The answer must be every line below that contains the string "organisation".

Page-level text extractions:
○ ○ ○ ○ ○

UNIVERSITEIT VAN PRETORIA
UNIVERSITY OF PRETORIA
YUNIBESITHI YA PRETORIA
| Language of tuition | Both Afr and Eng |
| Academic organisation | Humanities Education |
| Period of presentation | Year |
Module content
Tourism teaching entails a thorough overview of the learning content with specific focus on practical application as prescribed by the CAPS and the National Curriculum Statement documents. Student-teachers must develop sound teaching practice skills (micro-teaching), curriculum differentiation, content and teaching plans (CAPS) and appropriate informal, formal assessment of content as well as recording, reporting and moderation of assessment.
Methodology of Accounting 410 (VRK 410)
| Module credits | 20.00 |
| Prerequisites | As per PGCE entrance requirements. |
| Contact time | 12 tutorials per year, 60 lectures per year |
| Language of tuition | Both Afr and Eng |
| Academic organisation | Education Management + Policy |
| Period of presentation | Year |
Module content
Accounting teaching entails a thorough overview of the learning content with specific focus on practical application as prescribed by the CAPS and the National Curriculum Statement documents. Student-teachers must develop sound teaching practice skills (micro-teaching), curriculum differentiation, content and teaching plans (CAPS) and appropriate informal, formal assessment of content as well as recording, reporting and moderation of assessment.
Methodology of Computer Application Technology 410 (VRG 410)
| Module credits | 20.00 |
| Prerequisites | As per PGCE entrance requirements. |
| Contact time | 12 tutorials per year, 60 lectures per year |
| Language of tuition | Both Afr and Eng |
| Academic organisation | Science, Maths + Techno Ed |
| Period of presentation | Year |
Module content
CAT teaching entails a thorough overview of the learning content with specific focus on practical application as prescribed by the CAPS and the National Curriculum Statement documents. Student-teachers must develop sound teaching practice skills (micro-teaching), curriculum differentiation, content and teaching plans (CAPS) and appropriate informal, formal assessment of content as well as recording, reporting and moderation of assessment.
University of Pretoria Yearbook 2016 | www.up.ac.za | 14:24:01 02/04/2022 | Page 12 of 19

○ ○ ○ ○ ○

Problem solution:
| Academic organisation | Humanities Education |
| Academic organisation | Education Management + Policy |
| Academic organisation | Science, Maths + Techno Ed |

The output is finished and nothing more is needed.